▸ EXTRACTED INFORMATION:
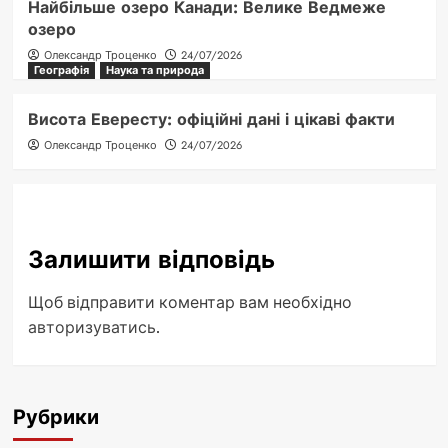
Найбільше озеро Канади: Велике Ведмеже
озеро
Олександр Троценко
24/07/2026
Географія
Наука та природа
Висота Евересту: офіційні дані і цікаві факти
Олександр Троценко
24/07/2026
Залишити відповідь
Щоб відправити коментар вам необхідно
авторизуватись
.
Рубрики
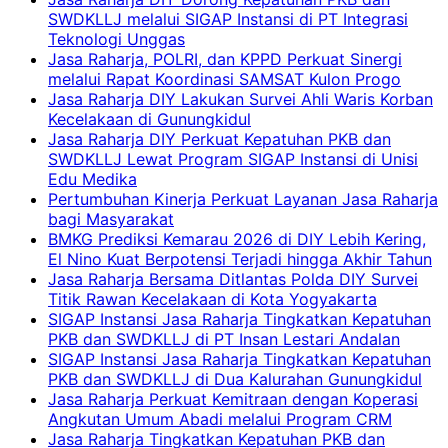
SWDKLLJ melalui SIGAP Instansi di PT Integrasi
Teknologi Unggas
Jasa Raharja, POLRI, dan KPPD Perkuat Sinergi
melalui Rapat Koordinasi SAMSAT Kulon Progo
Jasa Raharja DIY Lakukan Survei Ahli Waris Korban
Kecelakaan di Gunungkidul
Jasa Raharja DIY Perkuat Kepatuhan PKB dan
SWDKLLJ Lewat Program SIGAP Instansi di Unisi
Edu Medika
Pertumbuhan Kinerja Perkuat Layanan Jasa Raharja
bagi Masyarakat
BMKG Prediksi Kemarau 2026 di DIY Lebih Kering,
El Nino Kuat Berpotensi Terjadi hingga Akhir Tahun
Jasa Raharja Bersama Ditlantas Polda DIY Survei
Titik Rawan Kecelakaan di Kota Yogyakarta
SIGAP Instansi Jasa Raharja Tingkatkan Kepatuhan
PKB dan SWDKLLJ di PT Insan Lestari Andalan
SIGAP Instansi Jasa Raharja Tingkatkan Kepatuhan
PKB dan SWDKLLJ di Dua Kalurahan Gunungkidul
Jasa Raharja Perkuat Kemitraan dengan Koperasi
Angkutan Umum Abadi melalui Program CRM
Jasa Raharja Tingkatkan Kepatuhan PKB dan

▸ ACTIVITY: With every picture left out, print exactly the lines from the one containing "Щоб відправити коментар вам необхідно" through the final line of the material above.

▸ ANSWER FOR THIS EXERCISE:
Щоб відправити коментар вам необхідно
авторизуватись
.
Рубрики
SWDKLLJ melalui SIGAP Instansi di PT Integrasi
Teknologi Unggas
Jasa Raharja, POLRI, dan KPPD Perkuat Sinergi
melalui Rapat Koordinasi SAMSAT Kulon Progo
Jasa Raharja DIY Lakukan Survei Ahli Waris Korban
Kecelakaan di Gunungkidul
Jasa Raharja DIY Perkuat Kepatuhan PKB dan
SWDKLLJ Lewat Program SIGAP Instansi di Unisi
Edu Medika
Pertumbuhan Kinerja Perkuat Layanan Jasa Raharja
bagi Masyarakat
BMKG Prediksi Kemarau 2026 di DIY Lebih Kering,
El Nino Kuat Berpotensi Terjadi hingga Akhir Tahun
Jasa Raharja Bersama Ditlantas Polda DIY Survei
Titik Rawan Kecelakaan di Kota Yogyakarta
SIGAP Instansi Jasa Raharja Tingkatkan Kepatuhan
PKB dan SWDKLLJ di PT Insan Lestari Andalan
SIGAP Instansi Jasa Raharja Tingkatkan Kepatuhan
PKB dan SWDKLLJ di Dua Kalurahan Gunungkidul
Jasa Raharja Perkuat Kemitraan dengan Koperasi
Angkutan Umum Abadi melalui Program CRM
Jasa Raharja Tingkatkan Kepatuhan PKB dan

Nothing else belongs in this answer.